Fez as melodias para a toada “Catirina” e as emboladas “Meu noivado”, “Perigando” e “ABC”, com versos do folclore que o cantor e instrumentista Jararaca gravou na Columbia com seu acompanhamento ao violão.

Na mesma época, a cantora Stefana de Macedo gravou a toada “Maneca dos Geraes”, o coco “Sodade cabocla”, parceria com E. Tourinho, e o baião “Estrela d’alva”, para as quais fez acompanhamentos ao violão.

Ainda em 1930, o cantor Paraguassu gravou sua toada “Amô de caboco” e Januário de Oliveira as canções “A inveja matou Caim” e “Corrupião da lagoa”, parcerias com Junquilho Lourival, sendo que para este último, também fez acompanhamentos ao violão.

Em 1947, João Pernambuco compôs sua última obra, “Canção do Violeiro”, sobre versos de Castro Alves. Sua obra, extremamente rica e significativa, constituiu-se num dos pilares do repertório violonístico brasileiro.

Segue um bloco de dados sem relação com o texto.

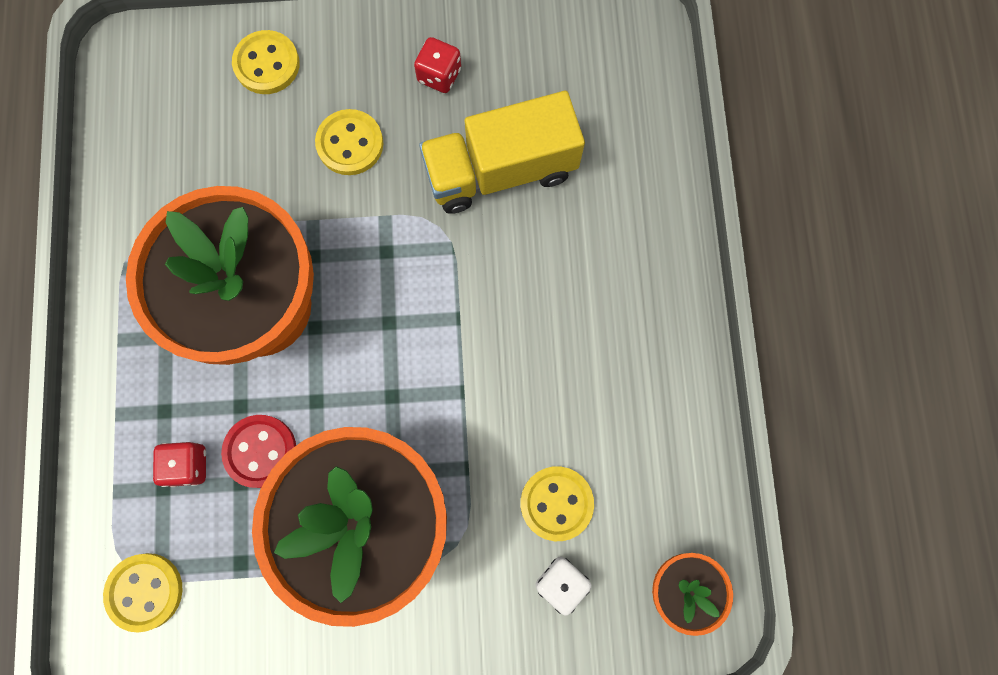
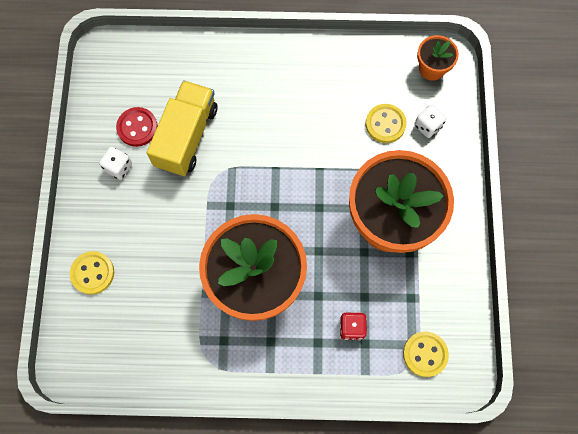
camera: 85 degrees left, 5 degrees down
(260, 451) = (346, 284): red button -> red button (137, 127)
(350, 144) = (156, 223): yellow button -> none
(439, 75) = (118, 167): red dice -> white dice
(500, 170) = (186, 137): yellow truck -> yellow truck turned 150 degrees counterclockwise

Grandes intérpretes de sua obra

Em 1969, seu choro “Sons de carrilhões” foi gravado pelo violonista Antônio Rago, na Chantecler. Em 1978, Turíbio Santos lançou o LP “Choros do Brasil”, onde revive a obra do violonista e compositor, da qual destacam-se os choros “Sons de carrilhões”, obra que integra o repertório de quase todos os violonistas brasileiros, “Graúna”, “Dengoso”, “Interrogando” e “Pó-de-mico”.

Em 1979, foi lançado pela Continental o LP “O som e a música de João Pernambuco” no qual foram apresentadas 12 composições do violonista sendo que dez em sua própria interpretação ao violão com acompanhamento de Zezinho, também ao violão, e duas interpretações de Dilermando Reis.

Já Dilermando Reis interpretou “Sons de carrilhões” e “Interrogando”, esta última em versão gravada em 1953. Em 1980, teve os tangos “Lágrima” e “Sentindo” e o choro “Brasileirinho” incluídos em show apresentado pelos violonistas Nicanor Teixeira e Sérgio de Pina.

Em comemoração ao centenário de nascimento do compositor, em 1983, a Funarte lançou LP com a participação do pianista Antonio Adolfo e do grupo Nó em Pingo d’Água. Em 1999, o violonista Leandro Carvalho lançou o CD “Descobrindo João Pernambuco”. Em 2000, o violonista Caio Cesar lançou o CD “João Pernambuco” apenas com suas músicas. Ainda naquele ano, foi lançado por Baden Powell o CD “João Pernambuco e o sertão”.

Em 2007, a toada “Luar do Sertão”, com Catulo da Paixão Cearense, foi gravada pelo cantor e compositor Tinoco e pelo violeiro Mazinho Quevedo no CD “Coração caipira – ao vivo” da Som Livre.